MYTRAVELSITE.COM “It works! It’s definitely more comfortable than a standard pillow”
QUITEWANDERINGS.COM “The design of the J-Pillow is sheer genius for the simple fact that it supports your neck, it supports your head and it supports your chin. …Your chin!! Genius.”
ALLABOUTYOU.COM “Designed by a flight attendant, this travel innovation will sort all your napping needs. Its special chin rest ensures your head won’t jolt forward mid-snooze! What more could you ask for?”
NOTWITHOUTYOURPASSPORT.COM “The J-Pillow is the most comfortable travel pillow I’ve rested my head on.
UNIQUE PATENTED design and winner of the British Invention of the Year 2013
STOPS HEAD FROM FALLING FORWARD while sleeping with ingenious chin support, while at the same time supporting your head and neck in the perfect position from the side. It’s like lying down while you’re sitting up!
REALLY HELPS you to get uninterrupted sleep when TRAVELLING long haul, or in the car, or on train or coach journeys
ALSO GREAT FOR USE at HOME when relaxing on the sofa or in bed.
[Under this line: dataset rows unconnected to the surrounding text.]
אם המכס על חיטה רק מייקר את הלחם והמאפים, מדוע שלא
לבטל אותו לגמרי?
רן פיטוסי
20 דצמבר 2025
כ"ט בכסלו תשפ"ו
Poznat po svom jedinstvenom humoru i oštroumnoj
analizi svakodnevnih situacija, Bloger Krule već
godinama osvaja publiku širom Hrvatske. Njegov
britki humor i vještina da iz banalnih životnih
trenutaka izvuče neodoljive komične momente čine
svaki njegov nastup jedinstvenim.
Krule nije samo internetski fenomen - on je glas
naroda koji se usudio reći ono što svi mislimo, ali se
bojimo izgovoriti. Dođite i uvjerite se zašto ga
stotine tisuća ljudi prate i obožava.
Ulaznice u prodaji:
Or if you have to sleep upright in bed for medical reasons or post operation
EASY TO CARRY, this super soft plush pillow folds down smaller than an average “U” shaped pillow, it can be squeezed in the smallest of spaces or it can be clipped onto hand luggage with the handy snap-loop fastener.
The post Bedding U-Shaped Memory Foam Travel Neck Pillow with Soft Velvet Cloth Zipper Cover Sunflower Neck & Cervical Pillows appeared first on We Said Go Travel.
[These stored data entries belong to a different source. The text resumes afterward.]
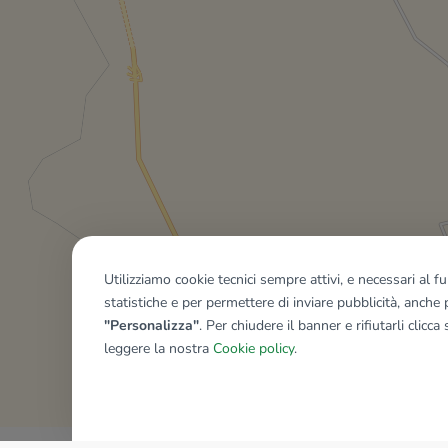
Utilizziamo cookie tecnici sempre attivi, e necessari al 
statistiche e per permettere di inviare pubblicità, anche p
"Personalizza"
. Per chiudere il banner e rifiutarli clicca
leggere la nostra
Cookie policy
.
Mostra tutti gli immobili del ri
Bedding U-Shaped Memory Foam Travel Neck Pillow with Soft Velvet Cloth Zipper Cover Tree and House Neck & Cervical Pillows
The SUN ( best selling newspaper in the UK ) “it’s simple, it’s brilliant, and it works!”
The INDEPENDENT “this comfy pillow….provides support for the neck and chin, as well as cushioning for the side and back of the head.”
USA TODAY “The curvy part of the “J” curls under your chin, cradling and supporting your neck and chin, preventing you from snapping awake”
DAILY MAIL “A product that would make those red-eye flights more comfortable”
VIRGIN ATLANTIC “With the J-Pillow , your chin, neck,back of head and side of head are all comfortably supported”
LA TIMES “On a recent flight, it kept me from bonking my head on the plane window; when I switched to the right side, it kept me from becoming too familiar with my neighbor.”
EKSTRA BLADET (Danish best selling newspaper) “Here is a travel pillow that actually works”
VELVETSCAPE.COM “On my first flight with the J-Pillow, I slept for seven hours straight without waking up once! That was a whole new experience for me!”
MYTRAVELSITE.COM “It works! It’s definitely more comfortable than a standard pillow”
QUITEWANDERINGS.COM “The design of the J-Pillow is sheer genius for the simple fact that it supports your neck, it supports your head and it supports your chin. …Your chin!! Genius.”
ALLABOUTYOU.COM “Designed by a flight attendant, this travel innovation will sort all your napping needs. Its special chin rest ensures your head won’t jolt forward mid-snooze! What more could you ask for?”
NOTWITHOUTYOURPASSPORT.COM “The J-Pillow is the most comfortable travel pillow I’ve rested my head on.
UNIQUE PATENTED design and winner of the British Invention of the Year 2013
STOPS HEAD FROM FALLING FORWARD while sleeping with ingenious chin support, while at the same time supporting your head and neck in the perfect position from the side. It’s like lying down while you’re sitting up!
REALLY HELPS you to get uninterrupted sleep when TRAVELLING long haul, or in the car, or on train or coach journeys
ALSO GREAT FOR USE at HOME when relaxing on the sofa or in bed. Or if you have to sleep upright in bed for medical reasons or post operation
EASY TO CARRY, this super soft plush pillow folds down smaller than an average “U” shaped pillow, it can be squeezed in the smallest of spaces or it can be clipped onto hand luggage with the handy snap-loop fastener.
The post Bedding U-Shaped Memory Foam Travel Neck Pillow with Soft Velvet Cloth Zipper Cover Tree and House Neck & Cervical Pillows appeared first on We Said Go Travel.